____ INFORMATION PROVIDED
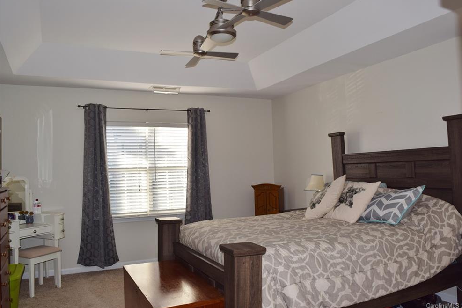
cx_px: 237
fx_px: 359
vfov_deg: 46.4
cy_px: 150
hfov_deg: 65.5
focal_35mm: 28
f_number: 5.6
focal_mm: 18
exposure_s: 1/125
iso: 220
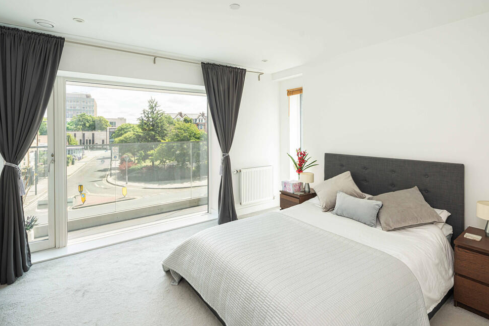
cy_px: 171
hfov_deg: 90.0
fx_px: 245
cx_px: 254
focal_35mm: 18
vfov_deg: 67.4
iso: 250
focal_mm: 17
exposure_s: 1/40
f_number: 8
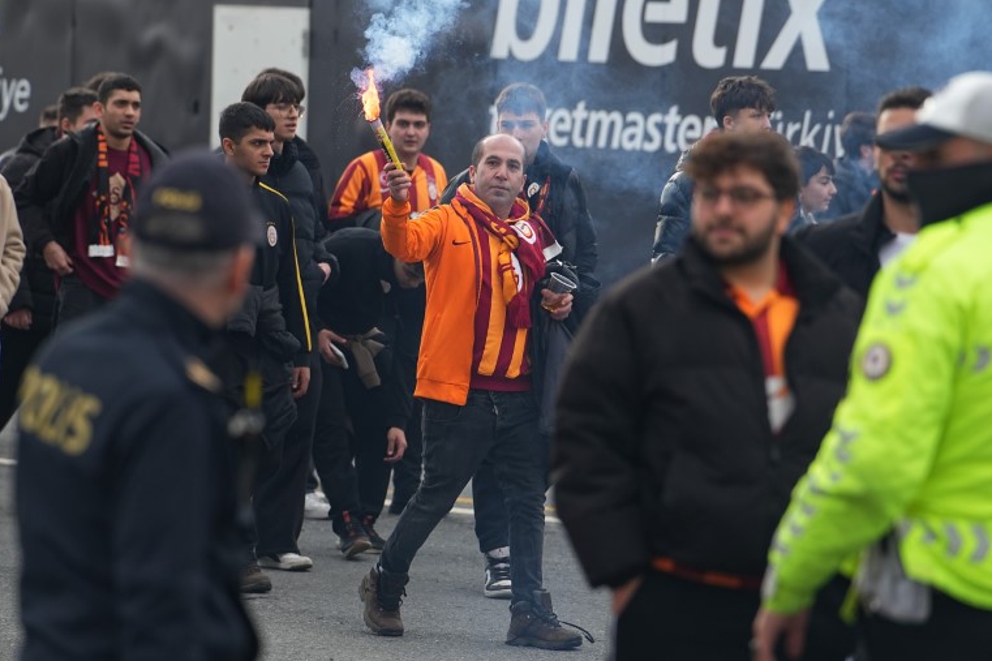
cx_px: 435
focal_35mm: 205
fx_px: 5647
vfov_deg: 6.7
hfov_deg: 10.0
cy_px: 252
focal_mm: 150
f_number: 3.5
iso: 320
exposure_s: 1/1000
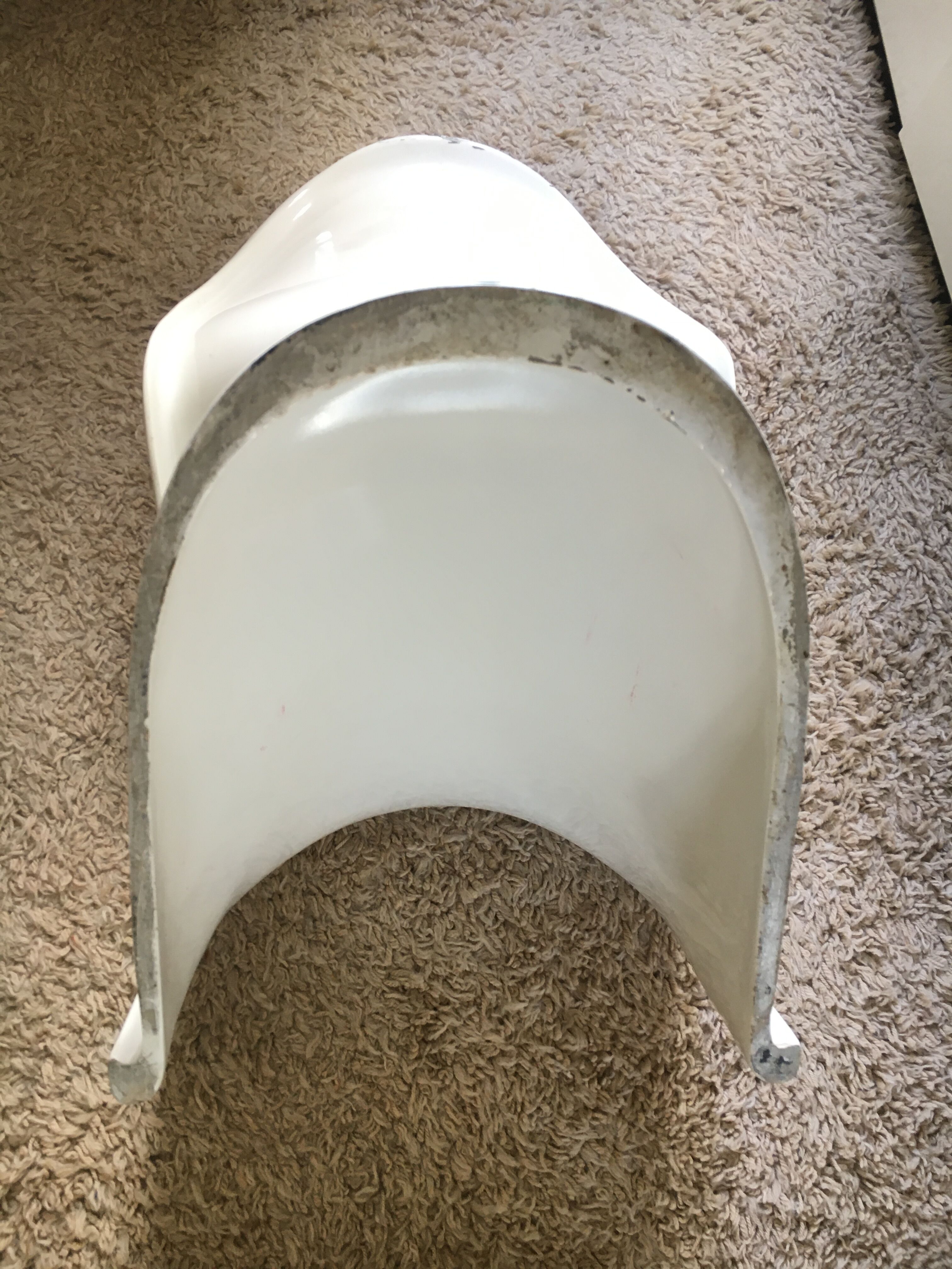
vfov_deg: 61.7
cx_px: 476
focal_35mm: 29
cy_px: 634
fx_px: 1063
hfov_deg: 48.2
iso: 100
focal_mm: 4.15
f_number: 2.2
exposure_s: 1/33
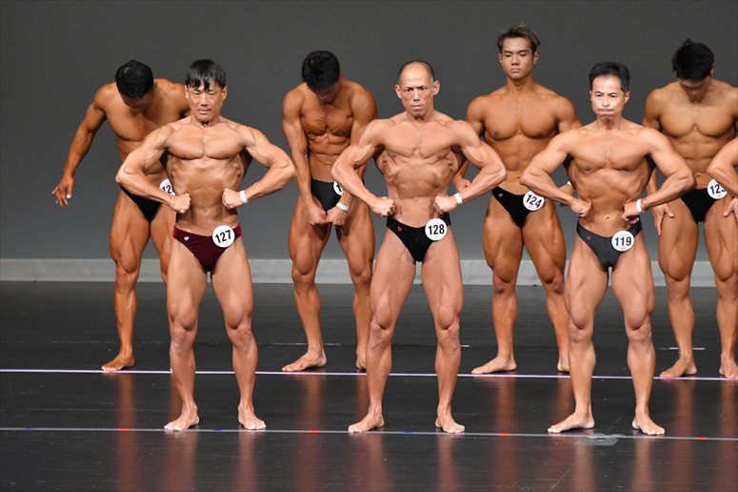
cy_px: 246
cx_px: 369
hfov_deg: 6.5
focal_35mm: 315
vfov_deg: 4.4
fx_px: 6454
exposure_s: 1/400
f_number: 5.6
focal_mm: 210
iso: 5000
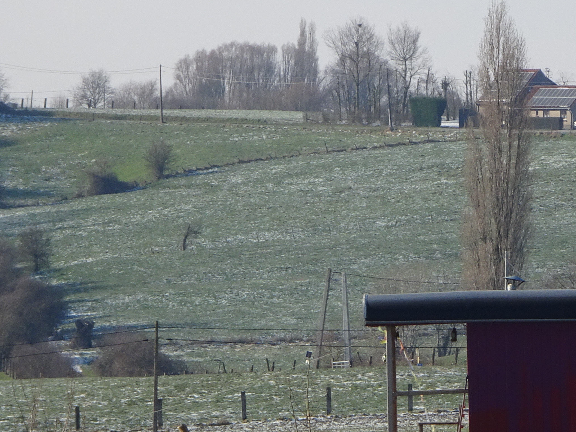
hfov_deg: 4.0
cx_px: 469
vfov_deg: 3.0
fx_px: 8186
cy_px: 294
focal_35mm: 492
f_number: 6.3
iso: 80
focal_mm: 35.17
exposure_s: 1/320
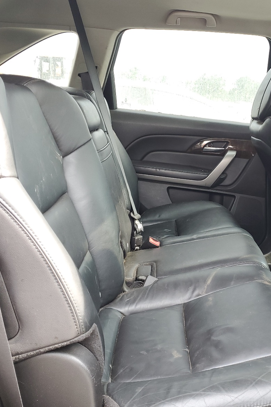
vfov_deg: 51.9
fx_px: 418
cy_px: 205
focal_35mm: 37
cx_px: 223
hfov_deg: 34.7
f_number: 1.5
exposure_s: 1/120
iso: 59
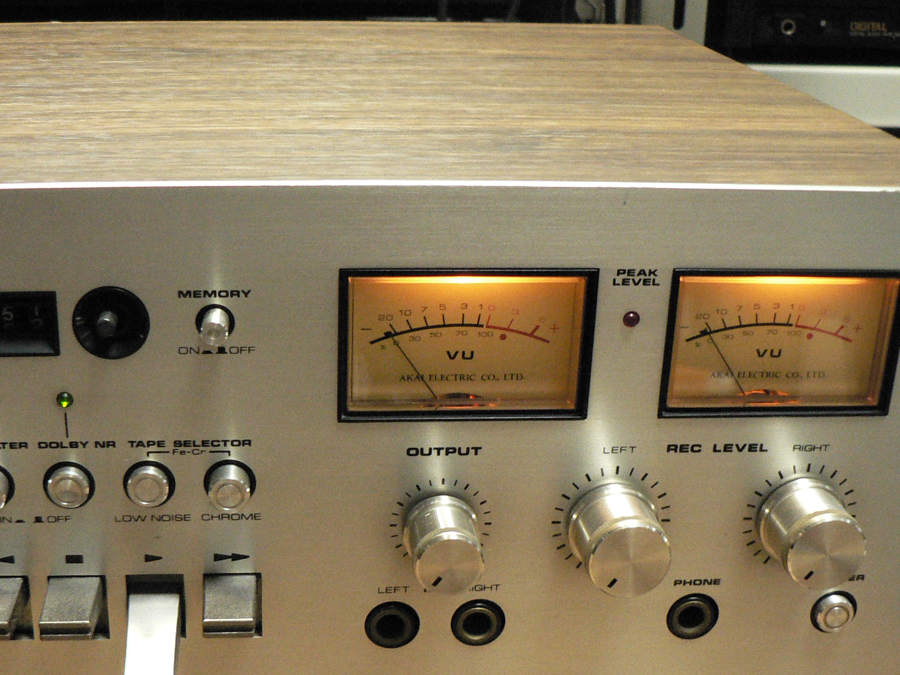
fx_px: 1300
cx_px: 361
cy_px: 422
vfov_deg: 29.0
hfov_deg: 38.0
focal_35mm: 50
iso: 400
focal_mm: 6
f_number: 2.8
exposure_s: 1/20
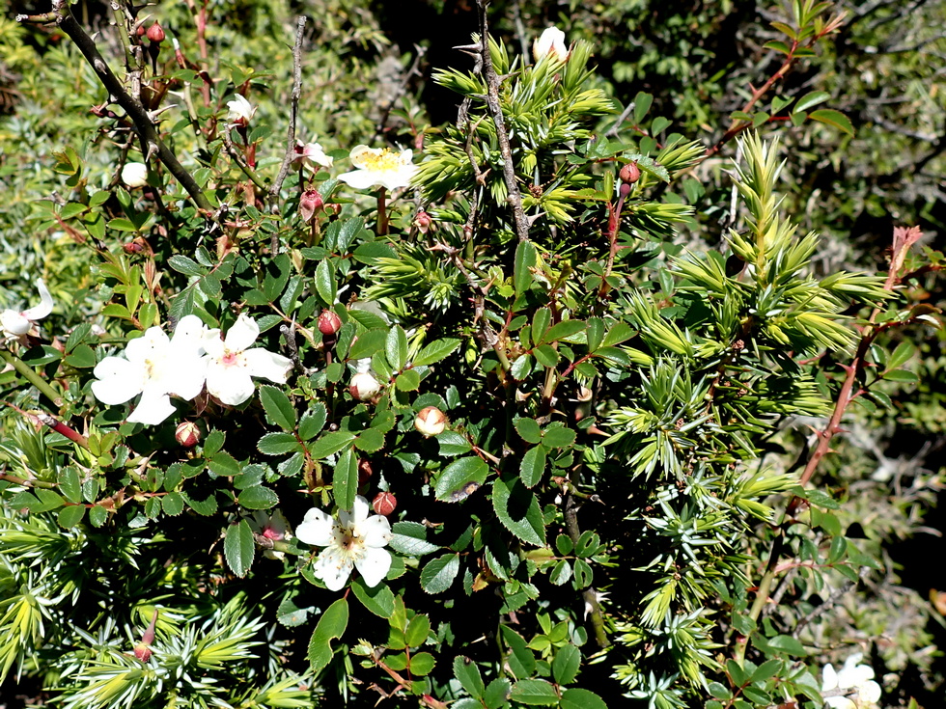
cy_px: 354
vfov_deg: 54.9
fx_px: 683
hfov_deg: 69.4
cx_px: 473
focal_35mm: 25
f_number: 8
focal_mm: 4.5
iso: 100
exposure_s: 1/125
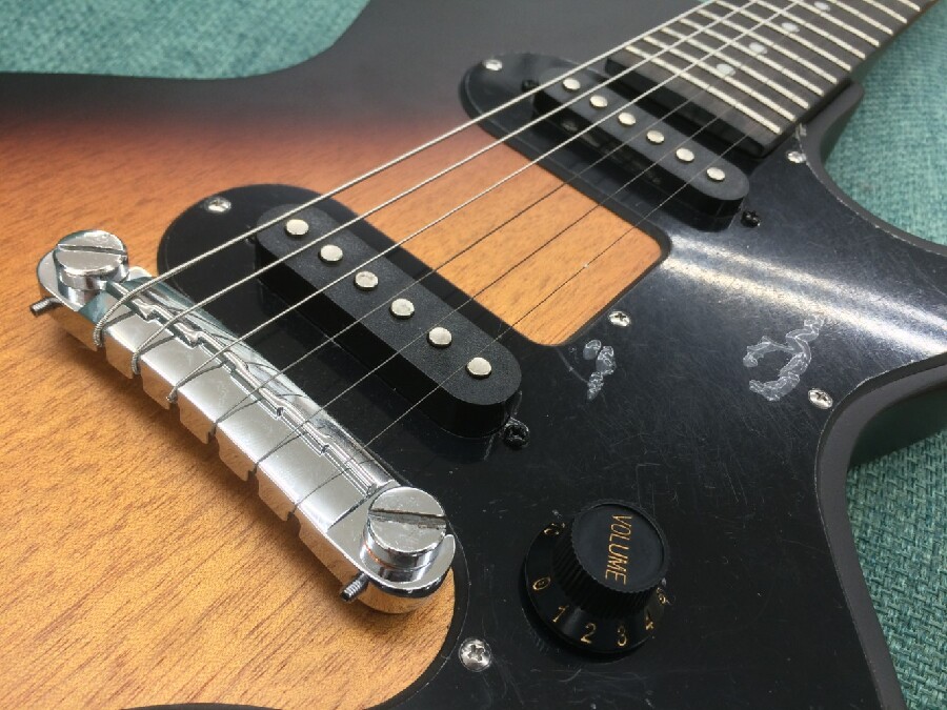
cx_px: 474
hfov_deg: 61.7
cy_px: 355
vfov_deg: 48.2
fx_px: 793
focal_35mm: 29
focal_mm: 4.15
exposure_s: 1/30
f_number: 2.2
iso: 50
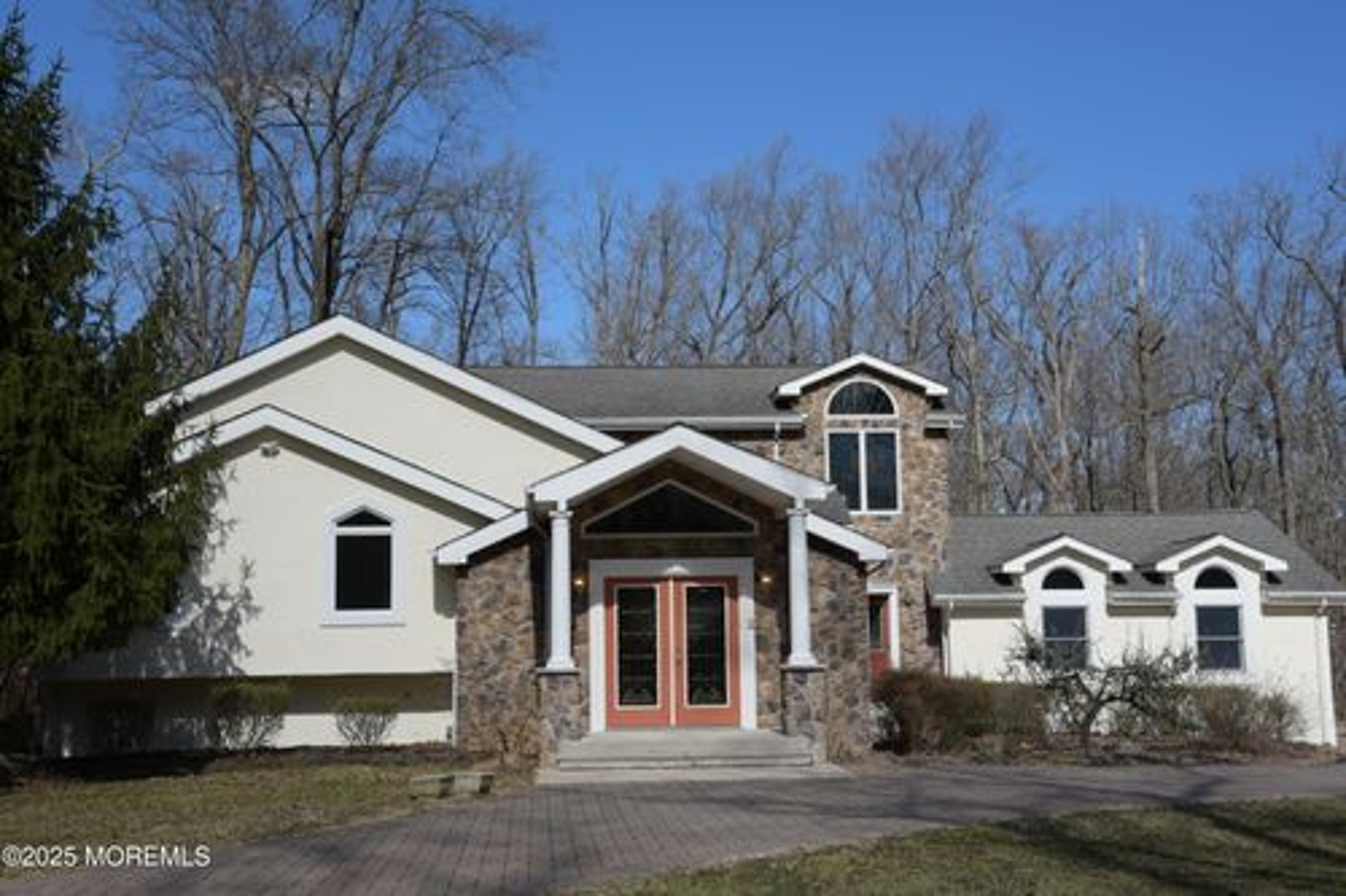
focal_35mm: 48
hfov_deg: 41.1
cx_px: 673
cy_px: 448
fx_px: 1794
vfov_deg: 28.1
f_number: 11
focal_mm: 48
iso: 200
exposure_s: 1/500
________
Using the data above, which lines fall from the one with "hfov_deg: 34.7" through the one with "f_number: 11"? Repeat them exactly, ends included, minus any pictures.

hfov_deg: 34.7
f_number: 1.5
exposure_s: 1/120
iso: 59
fx_px: 1300
cx_px: 361
cy_px: 422
vfov_deg: 29.0
hfov_deg: 38.0
focal_35mm: 50
iso: 400
focal_mm: 6
f_number: 2.8
exposure_s: 1/20
cy_px: 354
vfov_deg: 54.9
fx_px: 683
hfov_deg: 69.4
cx_px: 473
focal_35mm: 25
f_number: 8
focal_mm: 4.5
iso: 100
exposure_s: 1/125
cx_px: 474
hfov_deg: 61.7
cy_px: 355
vfov_deg: 48.2
fx_px: 793
focal_35mm: 29
focal_mm: 4.15
exposure_s: 1/30
f_number: 2.2
iso: 50
focal_35mm: 48
hfov_deg: 41.1
cx_px: 673
cy_px: 448
fx_px: 1794
vfov_deg: 28.1
f_number: 11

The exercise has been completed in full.